A comment on the parameter H is now in order. In treatments of fBm, it is usual to use the parameter H confined to the unit interval, i.e. to characterize the scaling of the increments of fBm. However, fBm (and fGn) are very special scaling processes, and even in low intermittency regimes such as macroweather—they are at best approximate models of reality. Therefore, it is better to define H more generally as the fluctuation exponent (Eq. 6); with this definition, H is also useful for more general (multifractal) scaling processes although the interpretation of H as the “Hurst exponent” is only valid for fBm). When −1 < H < 0, the mean at resolution τ (Eq. 24) defines the anomaly fluctuation, so that H is equal to the fluctuation exponent for fGn, in contrast, for processes with 0 < H < 1, the fluctuations scale as the mean differences and Eq. (35) shows that H′ is the fluctuation exponent for fBm. In other words, as long as an appropriate definition of fluctuation is used, H and H′ = 1 + H are fluctuation exponents of fGn, fBm, respectively. The relation H′ = H + 1 follows because fBm is an integral order 1 of fGn. Therefore, since the macroweather fields of interest have fluctuations with mean scaling exponent −1/2 < H < 0, we use H for the fGn exponent and ½ < H′ < 1 for the corresponding integrated fBm process.

We can therefore define the resolution τ temperature as:

$$ {T}_{\tau }(t)={\sigma}_T{G}_{H,\tau }(t)={\sigma}_T\frac{B_{H^{\prime }}(t)-{B}_{H^{\prime }}\left(t-\tau \right)}{\tau } \vspace*{-3pt}$$

(37)

Using Eq. (26), the τ resolution temperature variance is thus:

$$ \left\langle {T}_{\tau}^2\right\rangle ={\sigma}_T^2{\tau}^{2H}\vspace*{-3pt} $$

(38)

From this and the relation T _τ(t) = σ _T G _H , τ(t), we can trivially obtain the statistics of T _τ(t) from those of G _H , τ(t).

3.2 Mean Square (MS) Estimators for fGn and the ScaLIng Macroweather Model (SLIMM)

Given task 1: In the passage on fractional Brownian motion, why does the relation H′ = H + 1 hold?
Given task 2: Write out the part of the passage on fractional Brownian motion starting at "We can therefore" and ending at "of G _H , τ(t).".

Data lines:
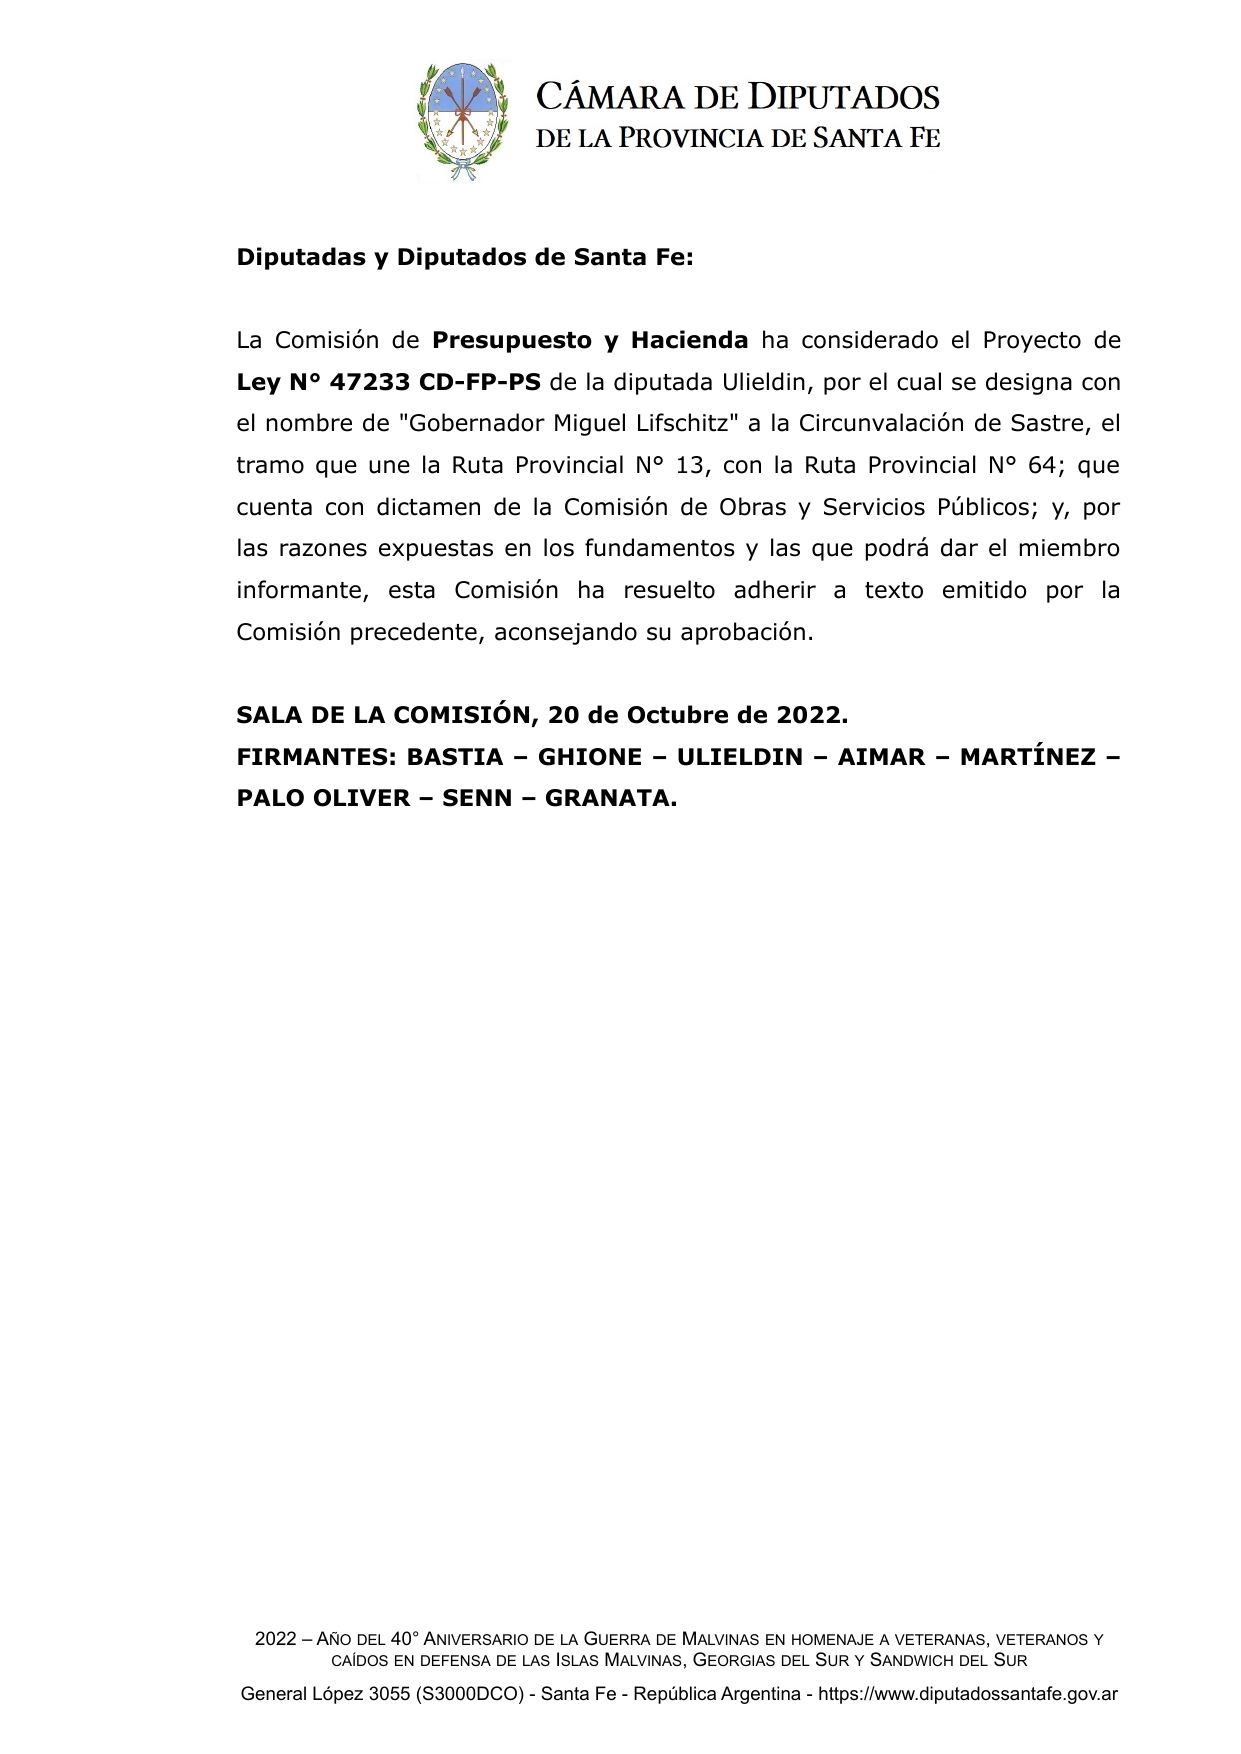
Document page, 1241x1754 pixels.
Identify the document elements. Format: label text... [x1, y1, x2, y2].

Full response 1: Because fBm is an integral order 1 of fGn.

Full response 2:
We can therefore define the resolution τ temperature as:

$$ {T}_{\tau }(t)={\sigma}_T{G}_{H,\tau }(t)={\sigma}_T\frac{B_{H^{\prime }}(t)-{B}_{H^{\prime }}\left(t-\tau \right)}{\tau } \vspace*{-3pt}$$

(37)

Using Eq. (26), the τ resolution temperature variance is thus:

$$ \left\langle {T}_{\tau}^2\right\rangle ={\sigma}_T^2{\tau}^{2H}\vspace*{-3pt} $$

(38)

From this and the relation T _τ(t) = σ _T G _H , τ(t), we can trivially obtain the statistics of T _τ(t) from those of G _H , τ(t).